Cure a sua memória e receba a paz de Cristo
«O Espírito Santo vos fará lembrar de tudo o que vos tenho dito. Deixo-vos a paz, a minha paz vos dou; não vo-la dou como a dá o mundo» (Jo., 14:26-27).
A paz que o mundo dá é definitivamente instável: aqui estamos nós novamente, a lidar com uma guerra que corre o risco de se tornar global.
Sempre que uma guerra termina, todos nós gritamos: “Nunca mais!”. É tão óbvio que as vantagens obtidas por meio de conflitos armados são desproporcionalmente pequenas em comparação com a quantidade de dor e destruição que eles deixam para trás. É por isso que, como todos os Papas recentes disseram, não existe uma “guerra justa”. A memória dessas tragédias, por si só, deve ser o melhor impedimento para evitar novos conflitos violentos.
Na sua última Carta encíclica Fratelli tutti, o Papa Francisco advertiu que nunca devemos esquecer, por exemplo, a Shoah, ou o lançamento das bombas atómicas sobre Hiroshima e Nagasaki. Também não devemos esquecer as perseguições, o tráfico de escravos e as matanças étnicas que continuam em muitos países, bem como os muitos outros eventos históricos que envergonham a nossa humanidade. O Papa advertiu que “não progredimos sem uma memória honesta e límpida” (Carta enc. 249). Memória e paz estão conectadas.
Olhando para a situação actual do mundo, temos que admitir que a nossa memória é muitas vezes desonesta e obscurecida pela perspectiva míope do nosso próprio interesse. Todos nós temos uma memória selectiva: lembramos apenas do que decidimos. E o que escolhemos lembrar, por sua vez, influencia as nossas decisões.
O mecanismo que está por detrás da nossa memória selectiva é humanamente compreensível. Não é fácil enfrentar a nossa história pessoal ou a história do nosso próprio país com a mente e o coração abertos, em busca de toda a verdade, porque a verdade muitas vezes é dolorosa e inquietante. A verdade só é alcançável através de diálogo constante e quando há disponibilidade para mudar e crescer, ou seja, para a conversão. Este processo requer muita introspecção, que inclui revisitar velhas feridas e cicatrizes dolorosas do passado. Não é fácil mesmo. Não é de admirar que a nossa capacidade humana de resolver conflitos de forma pacifica seja muitas vezes ineficaz, mesmo nas nossas famílias e na Igreja, e muito menos entre as nações.

#### Dados de entrada:
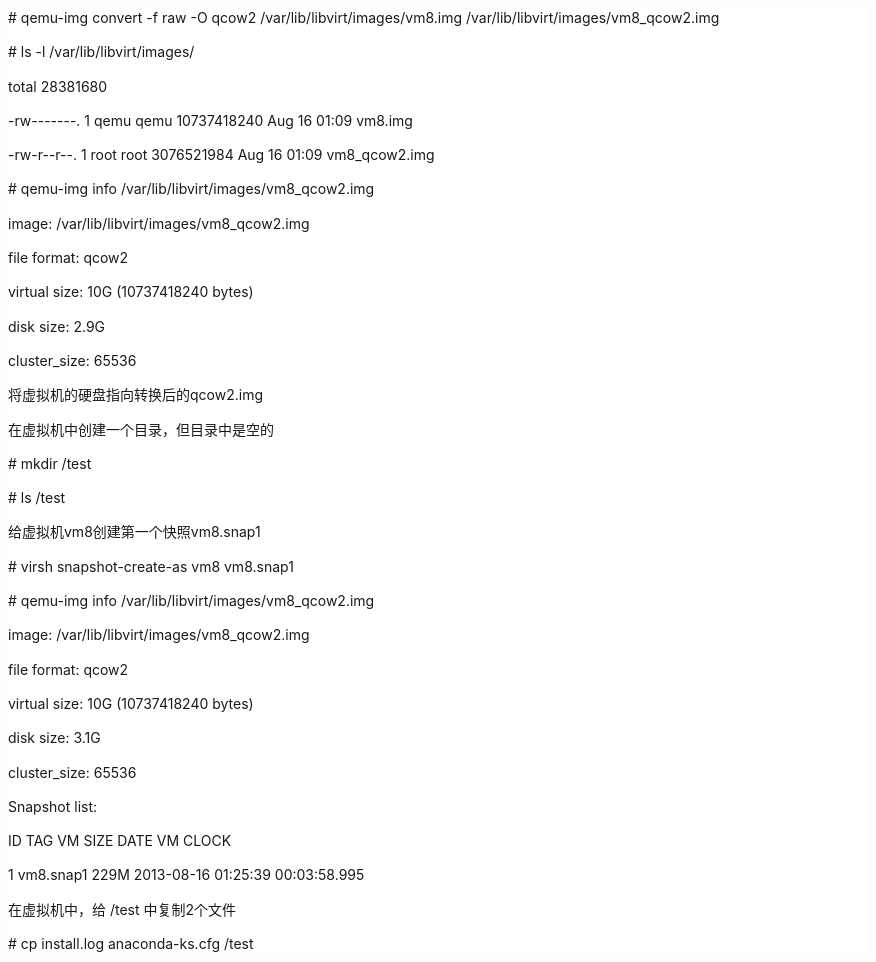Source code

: \# qemu-img convert -f raw -O qcow2 /var/lib/libvirt/images/vm8.img /var/lib/libvirt/images/vm8_qcow2.img

 

\# ls -l /var/lib/libvirt/images/

total 28381680

-rw-------. 1 qemu qemu 10737418240 Aug 16 01:09 vm8.img

-rw-r--r--. 1 root root  3076521984 Aug 16 01:09 vm8_qcow2.img

 

\# qemu-img info /var/lib/libvirt/images/vm8_qcow2.img 

image: /var/lib/libvirt/images/vm8_qcow2.img

file format: qcow2

virtual size: 10G (10737418240 bytes)

disk size: 2.9G

cluster_size: 65536

 

将虚拟机的硬盘指向转换后的qcow2.img

 

在虚拟机中创建一个目录，但目录中是空的

\# mkdir /test

\# ls /test

 

给虚拟机vm8创建第一个快照vm8.snap1

\# virsh snapshot-create-as vm8 vm8.snap1

 

\# qemu-img info /var/lib/libvirt/images/vm8_qcow2.img 

image: /var/lib/libvirt/images/vm8_qcow2.img

file format: qcow2

virtual size: 10G (10737418240 bytes)

disk size: 3.1G

cluster_size: 65536

Snapshot list:

ID     TAG         VM SIZE         DATE    VM CLOCK

1     vm8.snap1     229M 2013-08-16 01:25:39  00:03:58.995

 

在虚拟机中，给 /test 中复制2个文件

\# cp install.log anaconda-ks.cfg  /test
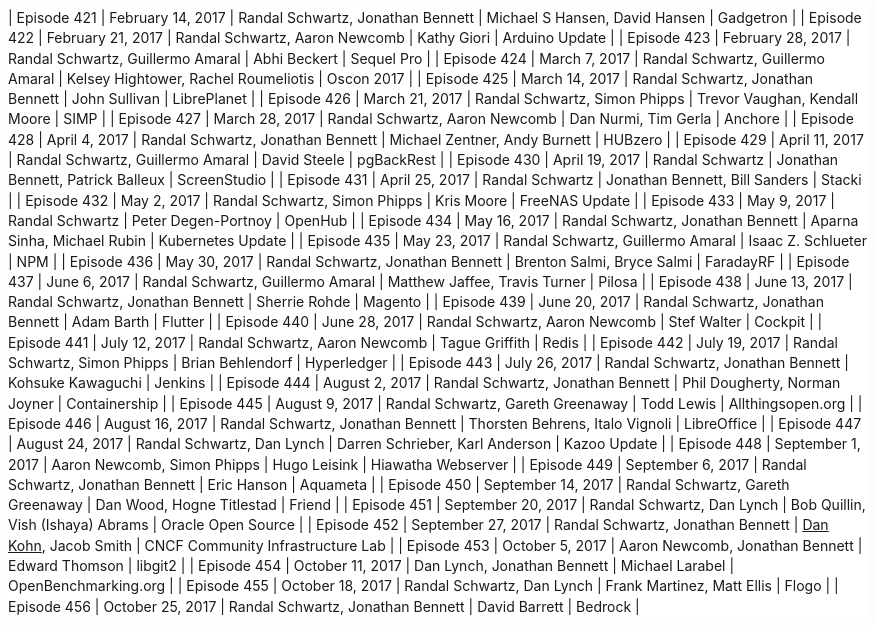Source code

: | Episode 421 | February 14, 2017  | Randal Schwartz, Jonathan Bennett | Michael S Hansen, David Hansen                        | Gadgetron                         |
| Episode 422 | February 21, 2017  | Randal Schwartz, Aaron Newcomb    | Kathy Giori                                           | Arduino Update                    |
| Episode 423 | February 28, 2017  | Randal Schwartz, Guillermo Amaral | Abhi Beckert                                          | Sequel Pro                        |
| Episode 424 | March 7, 2017      | Randal Schwartz, Guillermo Amaral | Kelsey Hightower, Rachel Roumeliotis                  | Oscon 2017                        |
| Episode 425 | March 14, 2017     | Randal Schwartz, Jonathan Bennett | John Sullivan                                         | LibrePlanet                       |
| Episode 426 | March 21, 2017     | Randal Schwartz, Simon Phipps     | Trevor Vaughan, Kendall Moore                         | SIMP                              |
| Episode 427 | March 28, 2017     | Randal Schwartz, Aaron Newcomb    | Dan Nurmi, Tim Gerla                                  | Anchore                           |
| Episode 428 | April 4, 2017      | Randal Schwartz, Jonathan Bennett | Michael Zentner, Andy Burnett                         | HUBzero                           |
| Episode 429 | April 11, 2017     | Randal Schwartz, Guillermo Amaral | David Steele                                          | pgBackRest                        |
| Episode 430 | April 19, 2017     | Randal Schwartz                   | Jonathan Bennett, Patrick Balleux                     | ScreenStudio                      |
| Episode 431 | April 25, 2017     | Randal Schwartz                   | Jonathan Bennett, Bill Sanders                        | Stacki                            |
| Episode 432 | May 2, 2017        | Randal Schwartz, Simon Phipps     | Kris Moore                                            | FreeNAS Update                    |
| Episode 433 | May 9, 2017        | Randal Schwartz                   | Peter Degen-Portnoy                                   | OpenHub                           |
| Episode 434 | May 16, 2017       | Randal Schwartz, Jonathan Bennett | Aparna Sinha, Michael Rubin                           | Kubernetes Update                 |
| Episode 435 | May 23, 2017       | Randal Schwartz, Guillermo Amaral | Isaac Z. Schlueter                                    | NPM                               |
| Episode 436 | May 30, 2017       | Randal Schwartz, Jonathan Bennett | Brenton Salmi, Bryce Salmi                            | FaradayRF                         |
| Episode 437 | June 6, 2017       | Randal Schwartz, Guillermo Amaral | Matthew Jaffee, Travis Turner                         | Pilosa                            |
| Episode 438 | June 13, 2017      | Randal Schwartz, Jonathan Bennett | Sherrie Rohde                                         | Magento                           |
| Episode 439 | June 20, 2017      | Randal Schwartz, Jonathan Bennett | Adam Barth                                            | Flutter                           |
| Episode 440 | June 28, 2017      | Randal Schwartz, Aaron Newcomb    | Stef Walter                                           | Cockpit                           |
| Episode 441 | July 12, 2017      | Randal Schwartz, Aaron Newcomb    | Tague Griffith                                        | Redis                             |
| Episode 442 | July 19, 2017      | Randal Schwartz, Simon Phipps     | Brian Behlendorf                                      | Hyperledger                       |
| Episode 443 | July 26, 2017      | Randal Schwartz, Jonathan Bennett | Kohsuke Kawaguchi                                     | Jenkins                           |
| Episode 444 | August 2, 2017     | Randal Schwartz, Jonathan Bennett | Phil Dougherty, Norman Joyner                         | Containership                     |
| Episode 445 | August 9, 2017     | Randal Schwartz, Gareth Greenaway | Todd Lewis                                            | Allthingsopen.org                 |
| Episode 446 | August 16, 2017    | Randal Schwartz, Jonathan Bennett | Thorsten Behrens, Italo Vignoli                       | LibreOffice                       |
| Episode 447 | August 24, 2017    | Randal Schwartz, Dan Lynch        | Darren Schrieber, Karl Anderson                       | Kazoo Update                      |
| Episode 448 | September 1, 2017  | Aaron Newcomb, Simon Phipps       | Hugo Leisink                                          | Hiawatha Webserver                |
| Episode 449 | September 6, 2017  | Randal Schwartz, Jonathan Bennett | Eric Hanson                                           | Aquameta                          |
| Episode 450 | September 14, 2017 | Randal Schwartz, Gareth Greenaway | Dan Wood, Hogne Titlestad                             | Friend                            |
| Episode 451 | September 20, 2017 | Randal Schwartz, Dan Lynch        | Bob Quillin, Vish (Ishaya) Abrams                     | Oracle Open Source                |
| Episode 452 | September 27, 2017 | Randal Schwartz, Jonathan Bennett | [Dan Kohn](https://en.wikipedia.org/wiki/Dan_Kohn), Jacob Smith | CNCF Community Infrastructure Lab |
| Episode 453 | October 5, 2017    | Aaron Newcomb, Jonathan Bennett   | Edward Thomson                                        | libgit2                           |
| Episode 454 | October 11, 2017   | Dan Lynch, Jonathan Bennett       | Michael Larabel                                       | OpenBenchmarking.org              |
| Episode 455 | October 18, 2017   | Randal Schwartz, Dan Lynch        | Frank Martinez, Matt Ellis                            | Flogo                             |
| Episode 456 | October 25, 2017   | Randal Schwartz, Jonathan Bennett | David Barrett                                         | Bedrock                           |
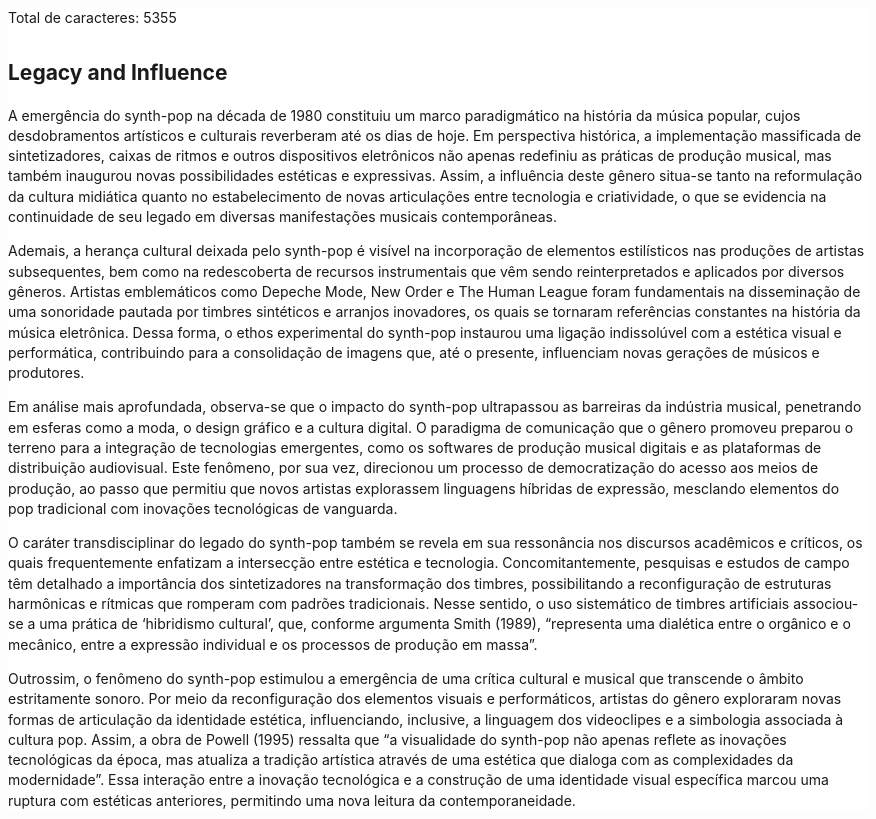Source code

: Total de caracteres: 5355

## Legacy and Influence

A emergência do synth-pop na década de 1980 constituiu um marco paradigmático na história da música
popular, cujos desdobramentos artísticos e culturais reverberam até os dias de hoje. Em perspectiva
histórica, a implementação massificada de sintetizadores, caixas de ritmos e outros dispositivos
eletrônicos não apenas redefiniu as práticas de produção musical, mas também inaugurou novas
possibilidades estéticas e expressivas. Assim, a influência deste gênero situa-se tanto na
reformulação da cultura midiática quanto no estabelecimento de novas articulações entre tecnologia e
criatividade, o que se evidencia na continuidade de seu legado em diversas manifestações musicais
contemporâneas.

Ademais, a herança cultural deixada pelo synth-pop é visível na incorporação de elementos
estilísticos nas produções de artistas subsequentes, bem como na redescoberta de recursos
instrumentais que vêm sendo reinterpretados e aplicados por diversos gêneros. Artistas emblemáticos
como Depeche Mode, New Order e The Human League foram fundamentais na disseminação de uma sonoridade
pautada por timbres sintéticos e arranjos inovadores, os quais se tornaram referências constantes na
história da música eletrônica. Dessa forma, o ethos experimental do synth-pop instaurou uma ligação
indissolúvel com a estética visual e performática, contribuindo para a consolidação de imagens que,
até o presente, influenciam novas gerações de músicos e produtores.

Em análise mais aprofundada, observa-se que o impacto do synth-pop ultrapassou as barreiras da
indústria musical, penetrando em esferas como a moda, o design gráfico e a cultura digital. O
paradigma de comunicação que o gênero promoveu preparou o terreno para a integração de tecnologias
emergentes, como os softwares de produção musical digitais e as plataformas de distribuição
audiovisual. Este fenômeno, por sua vez, direcionou um processo de democratização do acesso aos
meios de produção, ao passo que permitiu que novos artistas explorassem linguagens híbridas de
expressão, mesclando elementos do pop tradicional com inovações tecnológicas de vanguarda.

O caráter transdisciplinar do legado do synth-pop também se revela em sua ressonância nos discursos
acadêmicos e críticos, os quais frequentemente enfatizam a intersecção entre estética e tecnologia.
Concomitantemente, pesquisas e estudos de campo têm detalhado a importância dos sintetizadores na
transformação dos timbres, possibilitando a reconfiguração de estruturas harmônicas e rítmicas que
romperam com padrões tradicionais. Nesse sentido, o uso sistemático de timbres artificiais
associou-se a uma prática de ‘hibridismo cultural’, que, conforme argumenta Smith (1989),
“representa uma dialética entre o orgânico e o mecânico, entre a expressão individual e os processos
de produção em massa”.

Outrossim, o fenômeno do synth-pop estimulou a emergência de uma crítica cultural e musical que
transcende o âmbito estritamente sonoro. Por meio da reconfiguração dos elementos visuais e
performáticos, artistas do gênero exploraram novas formas de articulação da identidade estética,
influenciando, inclusive, a linguagem dos videoclipes e a simbologia associada à cultura pop. Assim,
a obra de Powell (1995) ressalta que “a visualidade do synth-pop não apenas reflete as inovações
tecnológicas da época, mas atualiza a tradição artística através de uma estética que dialoga com as
complexidades da modernidade”. Essa interação entre a inovação tecnológica e a construção de uma
identidade visual específica marcou uma ruptura com estéticas anteriores, permitindo uma nova
leitura da contemporaneidade.
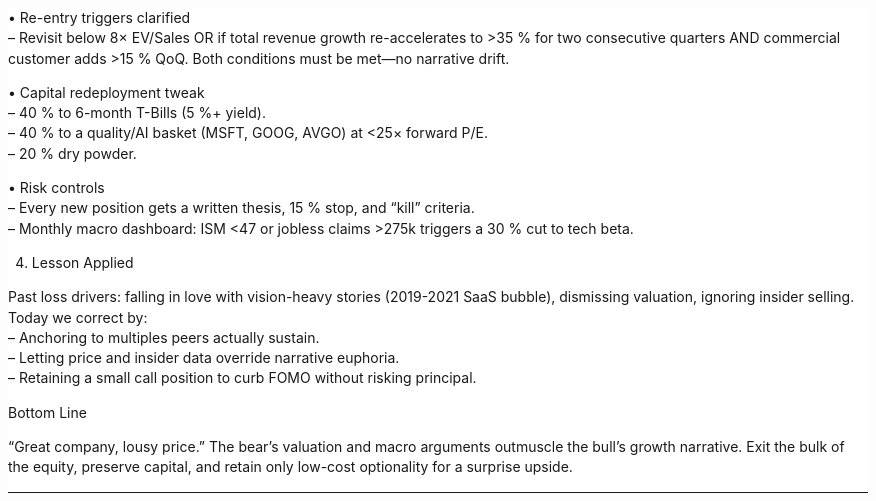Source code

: • Re-entry triggers clarified  
  – Revisit below 8× EV/Sales OR if total revenue growth re-accelerates to >35 % for two consecutive quarters AND commercial customer adds >15 % QoQ. Both conditions must be met—no narrative drift.  

• Capital redeployment tweak  
  – 40 % to 6-month T-Bills (5 %+ yield).  
  – 40 % to a quality/AI basket (MSFT, GOOG, AVGO) at <25× forward P/E.  
  – 20 % dry powder.  

• Risk controls  
  – Every new position gets a written thesis, 15 % stop, and “kill” criteria.  
  – Monthly macro dashboard: ISM <47 or jobless claims >275k triggers a 30 % cut to tech beta.  

4. Lesson Applied  

Past loss drivers: falling in love with vision-heavy stories (2019-2021 SaaS bubble), dismissing valuation, ignoring insider selling. Today we correct by:  
  – Anchoring to multiples peers actually sustain.  
  – Letting price and insider data override narrative euphoria.  
  – Retaining a small call position to curb FOMO without risking principal.  

Bottom Line  

“Great company, lousy price.” The bear’s valuation and macro arguments outmuscle the bull’s growth narrative. Exit the bulk of the equity, preserve capital, and retain only low-cost optionality for a surprise upside.

---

#### Tarefa atribuída A:
Atualize o trecho do texto sobre memória e paz que vai de "O mecanismo que" até "entre as nações.", inclusive, trocando "introspecção" por "reflexão".
#### Tarefa atribuída B:
Reproduza sem alterações as linhas das entradas desde a linha com "O caráter transdisciplinar" até à linha com "de produção em", inclusive.

#### Resposta A:
O mecanismo que está por detrás da nossa memória selectiva é humanamente compreensível. Não é fácil enfrentar a nossa história pessoal ou a história do nosso próprio país com a mente e o coração abertos, em busca de toda a verdade, porque a verdade muitas vezes é dolorosa e inquietante. A verdade só é alcançável através de diálogo constante e quando há disponibilidade para mudar e crescer, ou seja, para a conversão. Este processo requer muita reflexão, que inclui revisitar velhas feridas e cicatrizes dolorosas do passado. Não é fácil mesmo. Não é de admirar que a nossa capacidade humana de resolver conflitos de forma pacifica seja muitas vezes ineficaz, mesmo nas nossas famílias e na Igreja, e muito menos entre as nações.

#### Resposta B:
O caráter transdisciplinar do legado do synth-pop também se revela em sua ressonância nos discursos
acadêmicos e críticos, os quais frequentemente enfatizam a intersecção entre estética e tecnologia.
Concomitantemente, pesquisas e estudos de campo têm detalhado a importância dos sintetizadores na
transformação dos timbres, possibilitando a reconfiguração de estruturas harmônicas e rítmicas que
romperam com padrões tradicionais. Nesse sentido, o uso sistemático de timbres artificiais
associou-se a uma prática de ‘hibridismo cultural’, que, conforme argumenta Smith (1989),
“representa uma dialética entre o orgânico e o mecânico, entre a expressão individual e os processos
de produção em massa”.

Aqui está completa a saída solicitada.